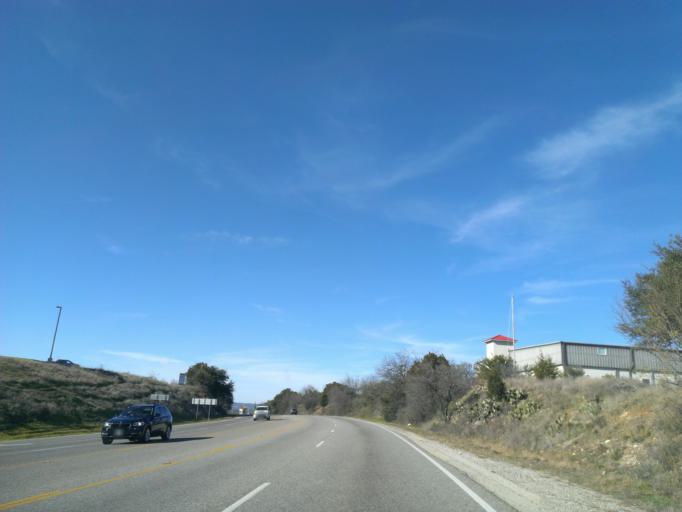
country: US
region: Texas
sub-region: Burnet County
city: Marble Falls
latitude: 30.5565
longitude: -98.2739
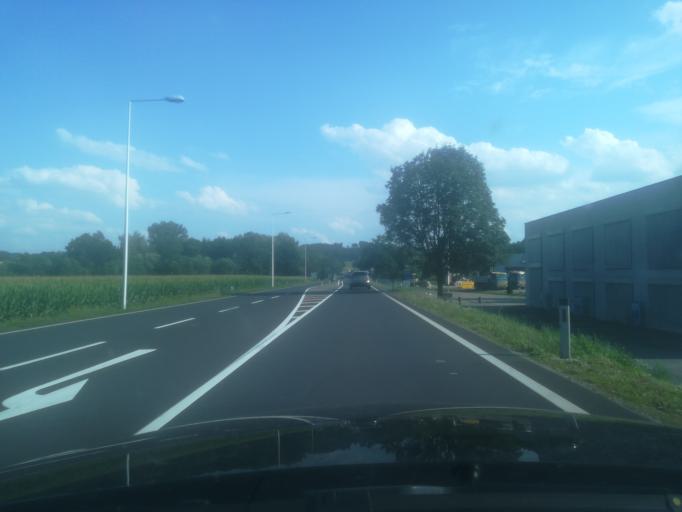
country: AT
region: Upper Austria
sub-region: Politischer Bezirk Grieskirchen
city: Bad Schallerbach
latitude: 48.2040
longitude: 13.9265
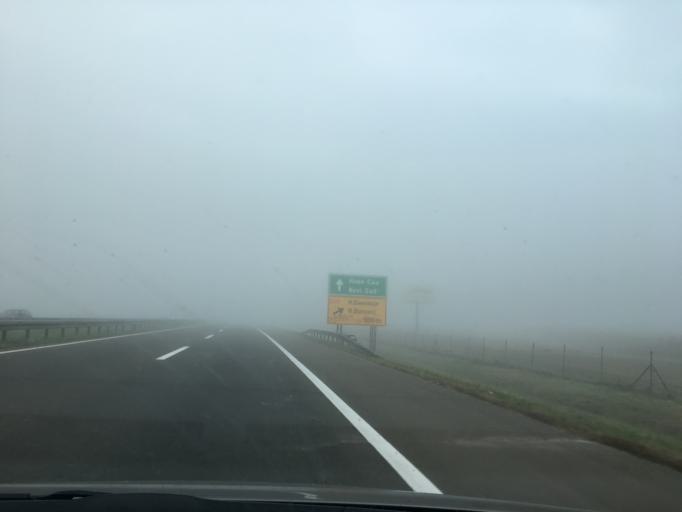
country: RS
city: Novi Banovci
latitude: 44.9390
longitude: 20.2895
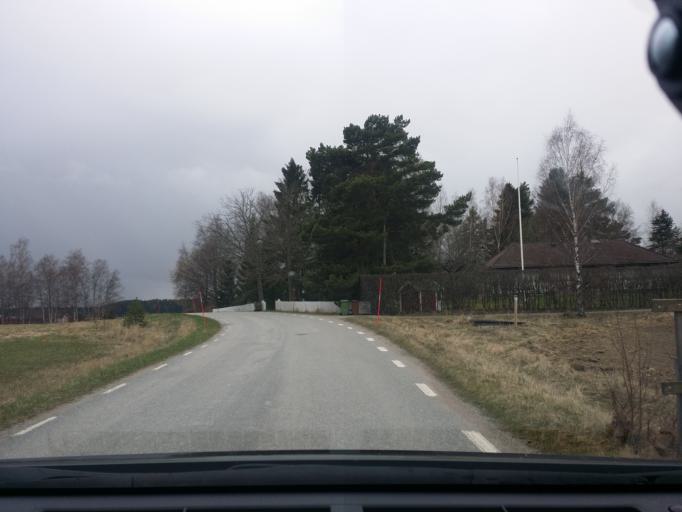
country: SE
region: Uppsala
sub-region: Enkopings Kommun
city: Enkoping
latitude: 59.6792
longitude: 17.0368
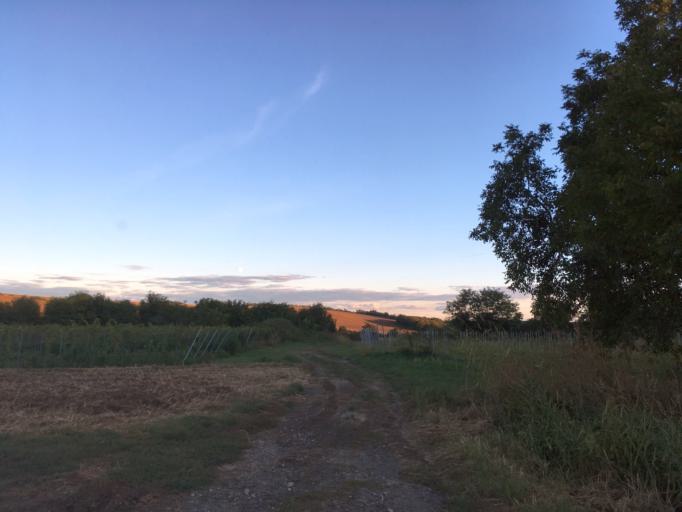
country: SK
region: Nitriansky
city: Svodin
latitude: 47.9117
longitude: 18.4408
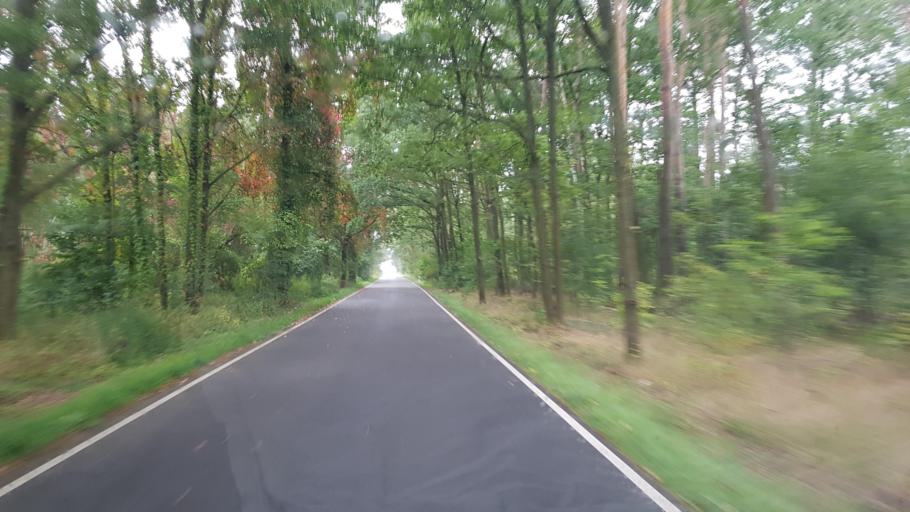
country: DE
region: Brandenburg
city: Lindenau
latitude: 51.4006
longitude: 13.7374
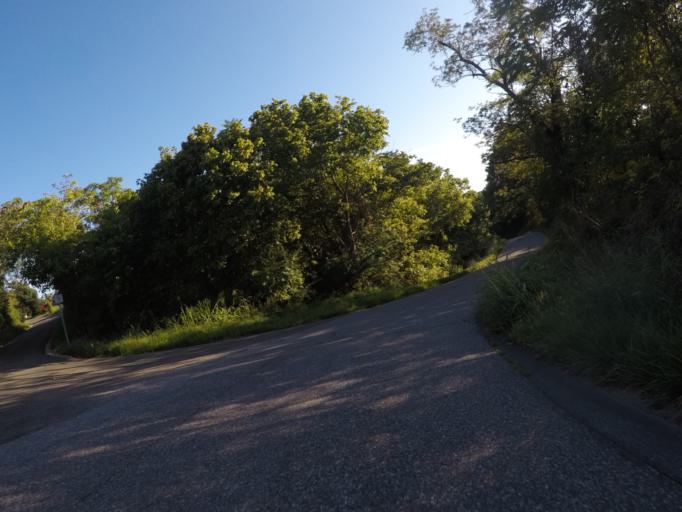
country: US
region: Ohio
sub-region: Lawrence County
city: Burlington
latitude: 38.5264
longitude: -82.5257
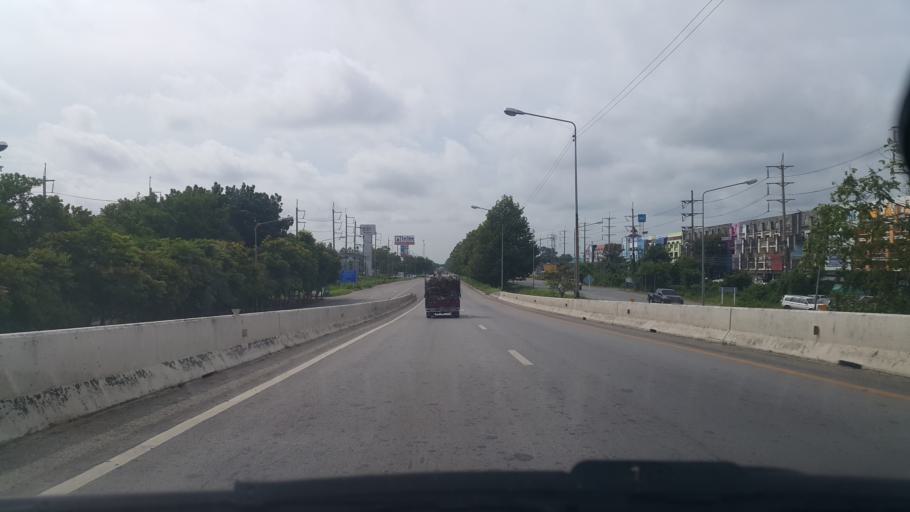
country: TH
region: Rayong
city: Rayong
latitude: 12.6642
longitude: 101.3088
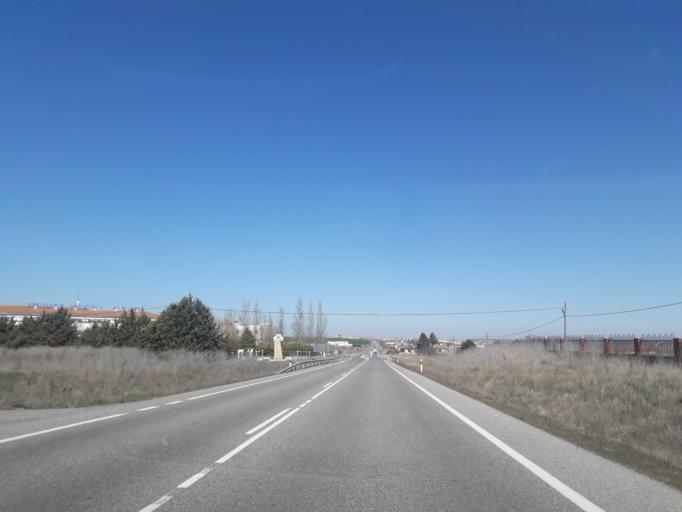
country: ES
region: Castille and Leon
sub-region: Provincia de Salamanca
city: Miranda de Azan
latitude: 40.8926
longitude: -5.6643
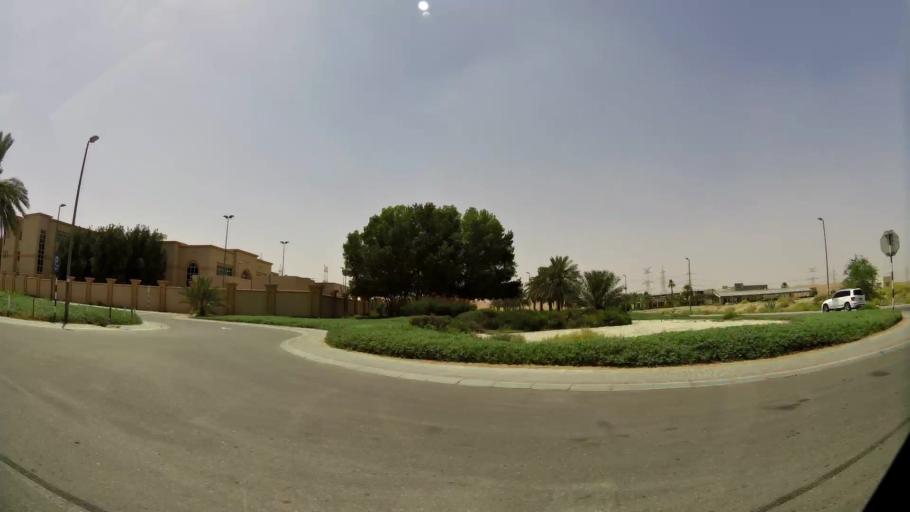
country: AE
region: Abu Dhabi
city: Al Ain
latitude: 24.2592
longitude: 55.6935
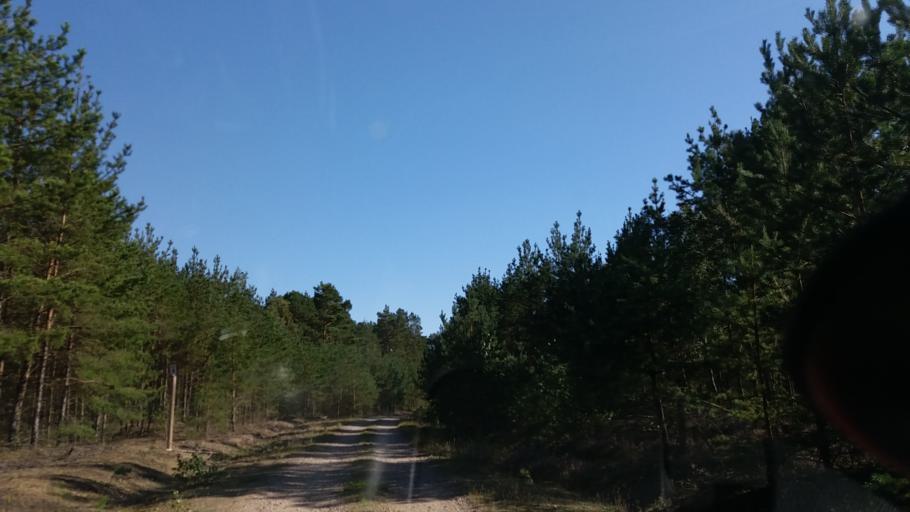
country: PL
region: West Pomeranian Voivodeship
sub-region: Powiat szczecinecki
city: Borne Sulinowo
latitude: 53.5597
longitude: 16.5044
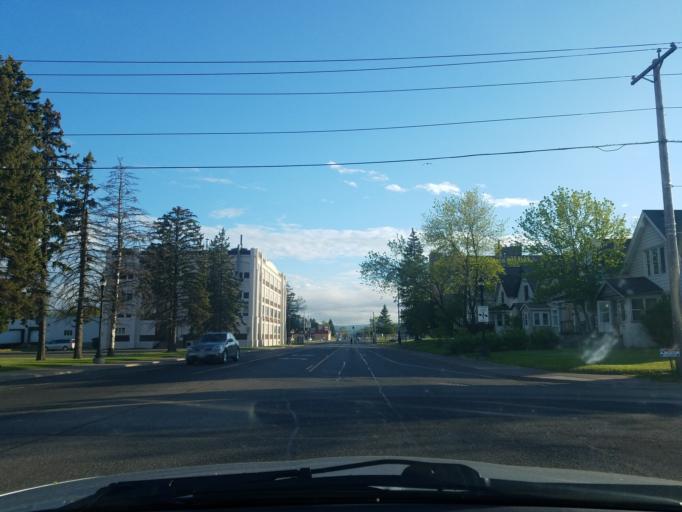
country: US
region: Wisconsin
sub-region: Douglas County
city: Superior
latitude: 46.7442
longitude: -92.1618
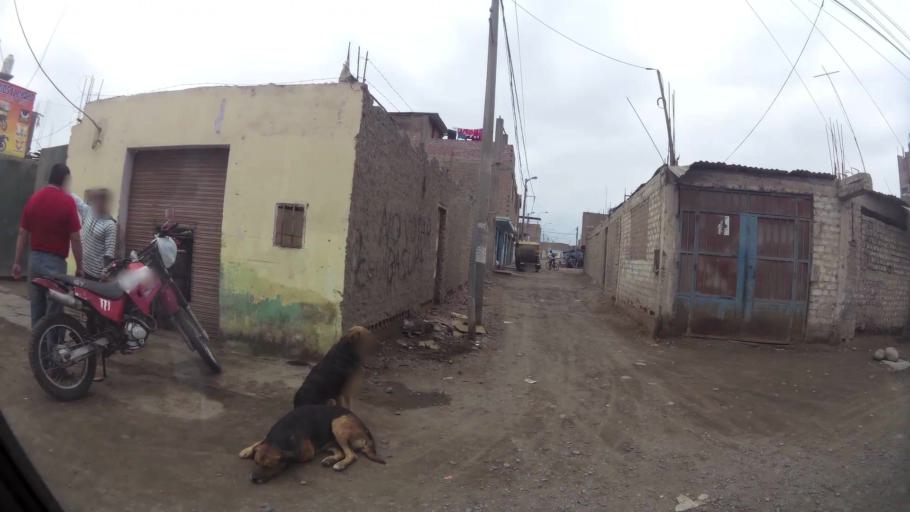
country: PE
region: Lima
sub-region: Provincia de Huaral
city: Huaral
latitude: -11.4895
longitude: -77.2094
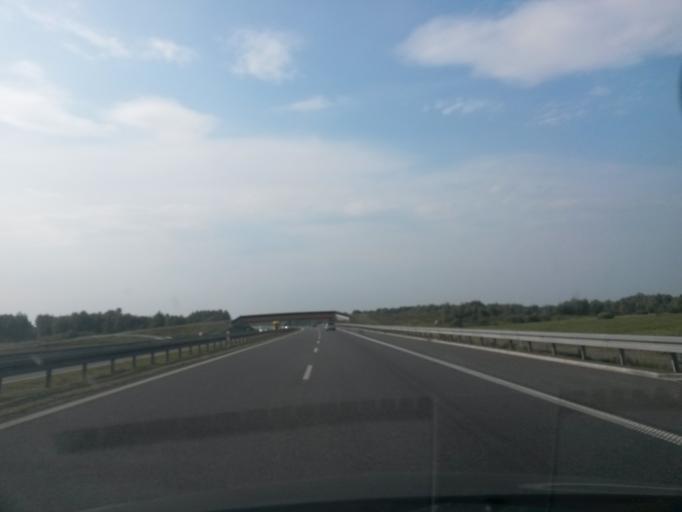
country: PL
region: Lesser Poland Voivodeship
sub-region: Powiat bochenski
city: Jodlowka
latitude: 50.0045
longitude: 20.5434
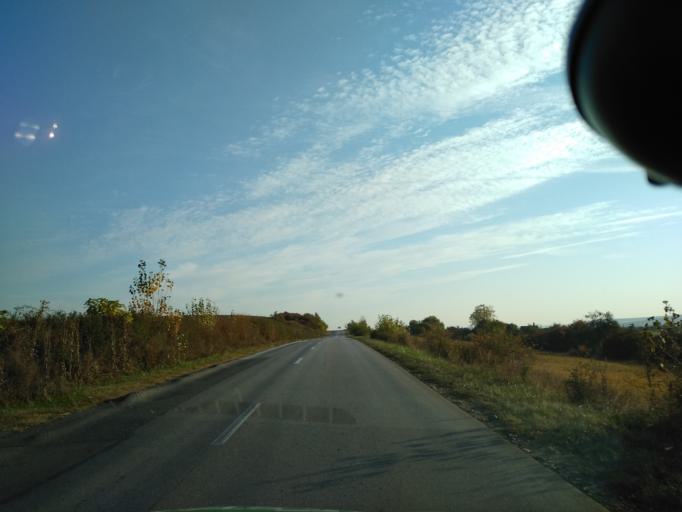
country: RO
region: Timis
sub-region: Comuna Fibis
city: Fibis
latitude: 45.9526
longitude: 21.4143
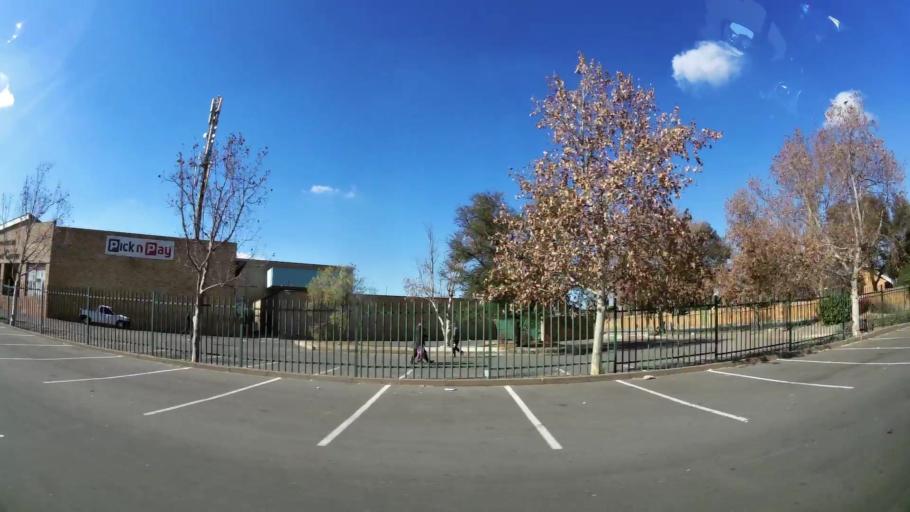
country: ZA
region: Gauteng
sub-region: City of Johannesburg Metropolitan Municipality
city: Roodepoort
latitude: -26.1410
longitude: 27.8306
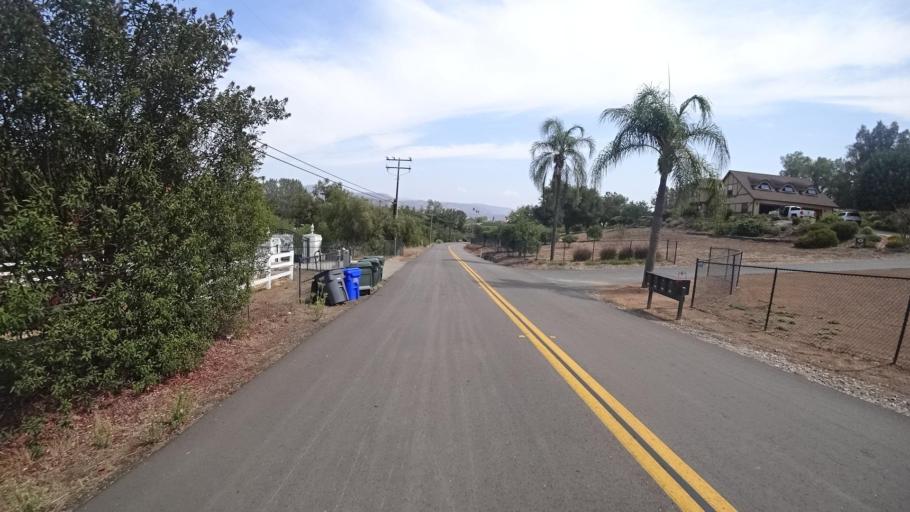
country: US
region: California
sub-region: San Diego County
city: Escondido
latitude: 33.0939
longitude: -117.0361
━━━
• [WRITTEN REQUEST]:
Convert the data into a numbered list, starting at the line that contains "longitude: -92.1618" and ending at the end of the data, with both ends included. Leave out blank lines and the pictures.

• [WRITTEN SOLUTION]:
1. longitude: -92.1618
2. country: PE
3. region: Lima
4. sub-region: Provincia de Huaral
5. city: Huaral
6. latitude: -11.4895
7. longitude: -77.2094
8. country: PL
9. region: Lesser Poland Voivodeship
10. sub-region: Powiat bochenski
11. city: Jodlowka
12. latitude: 50.0045
13. longitude: 20.5434
14. country: RO
15. region: Timis
16. sub-region: Comuna Fibis
17. city: Fibis
18. latitude: 45.9526
19. longitude: 21.4143
20. country: ZA
21. region: Gauteng
22. sub-region: City of Johannesburg Metropolitan Municipality
23. city: Roodepoort
24. latitude: -26.1410
25. longitude: 27.8306
26. country: US
27. region: California
28. sub-region: San Diego County
29. city: Escondido
30. latitude: 33.0939
31. longitude: -117.0361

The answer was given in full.